> **Data extract**:
>>>

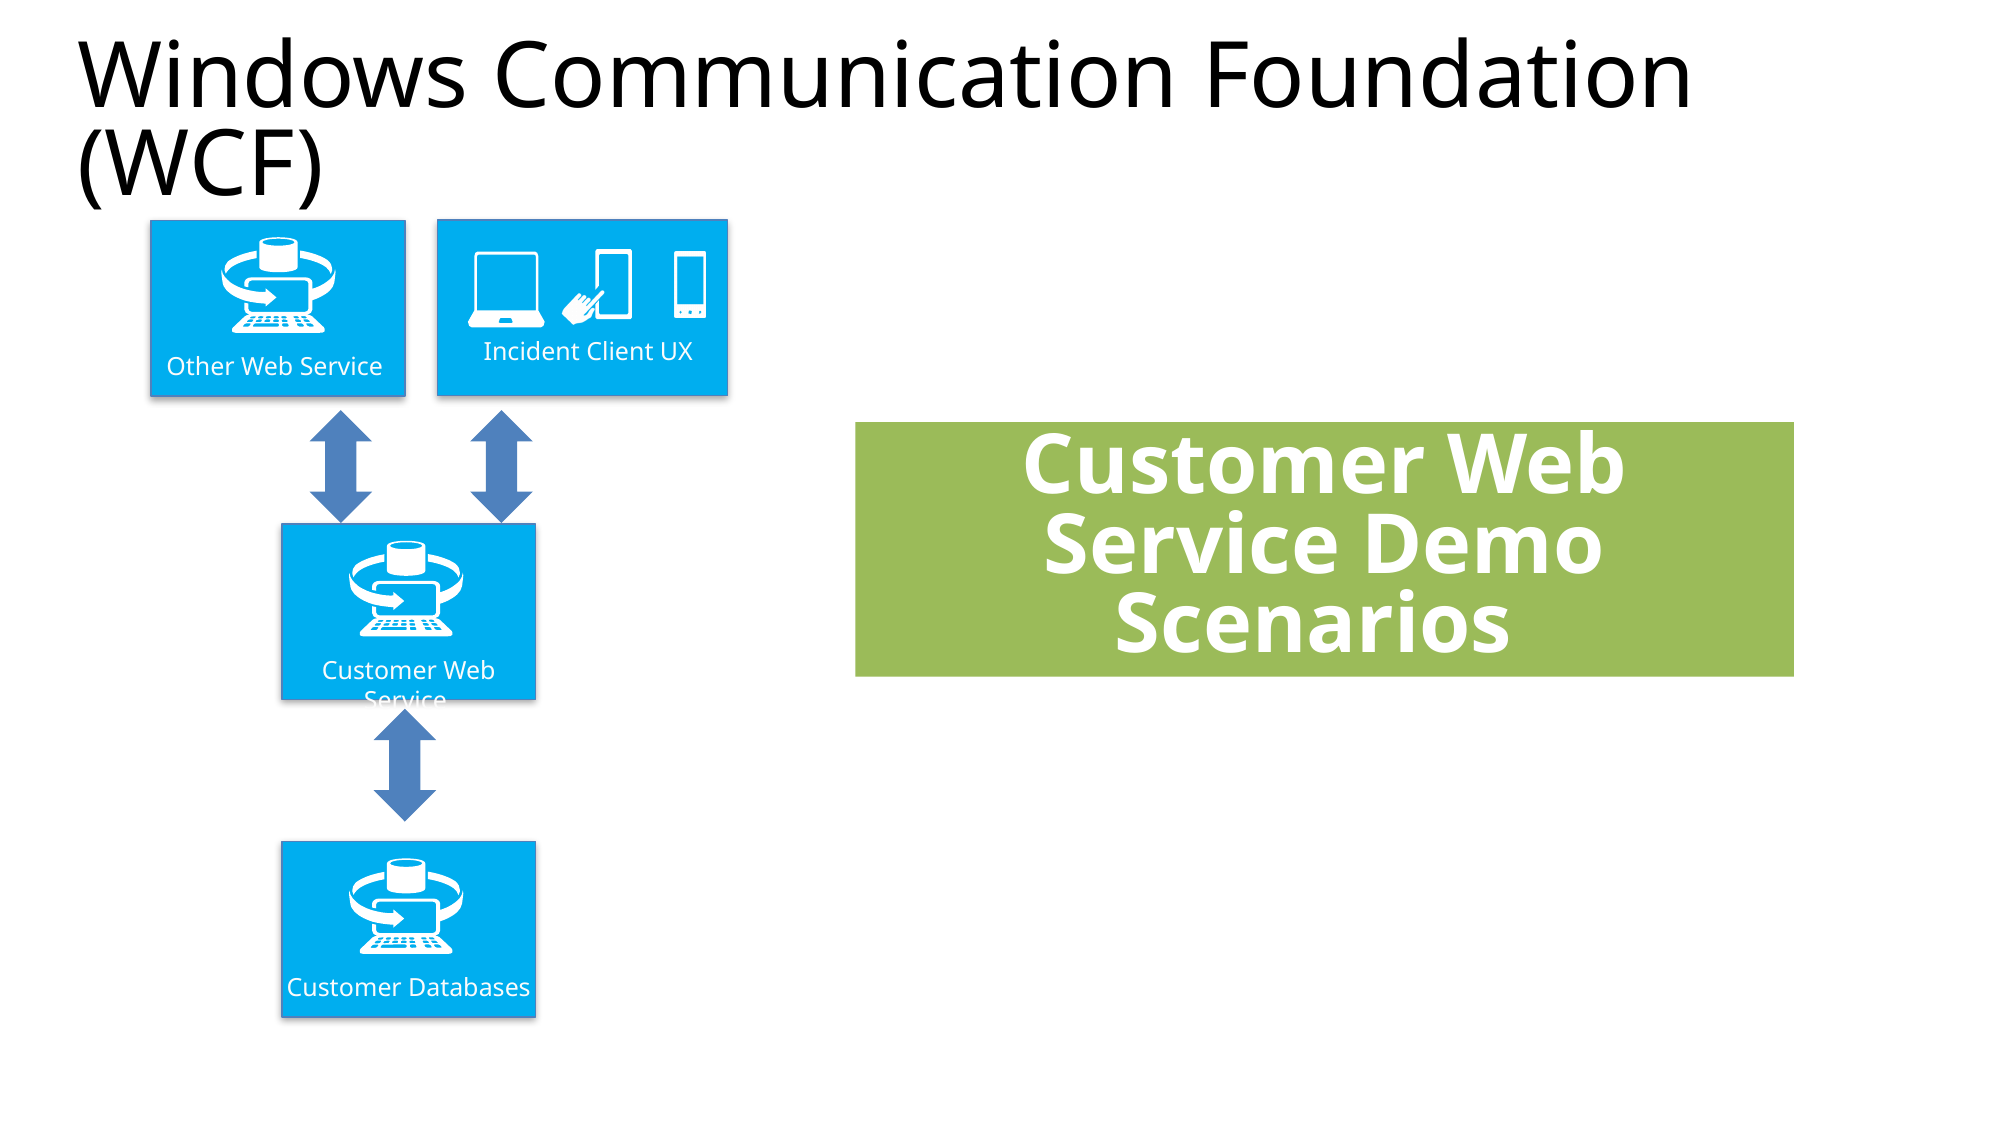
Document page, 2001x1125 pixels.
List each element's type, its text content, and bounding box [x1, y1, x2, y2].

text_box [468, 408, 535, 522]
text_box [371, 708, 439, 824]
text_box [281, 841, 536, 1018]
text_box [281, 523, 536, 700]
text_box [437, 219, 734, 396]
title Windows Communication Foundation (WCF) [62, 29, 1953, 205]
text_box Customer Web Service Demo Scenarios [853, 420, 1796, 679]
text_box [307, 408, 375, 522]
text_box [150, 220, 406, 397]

<<<

> **What the task asks**: Could you set down verbatim the lines from the beginning of the entries above through the line containing "text_box [281, 523, 536, 700]", both included, leaving out the pictures?

> **Output of the task**:
Document page, 2001x1125 pixels.
List each element's type, its text content, and bounding box [x1, y1, x2, y2].

text_box [468, 408, 535, 522]
text_box [371, 708, 439, 824]
text_box [281, 841, 536, 1018]
text_box [281, 523, 536, 700]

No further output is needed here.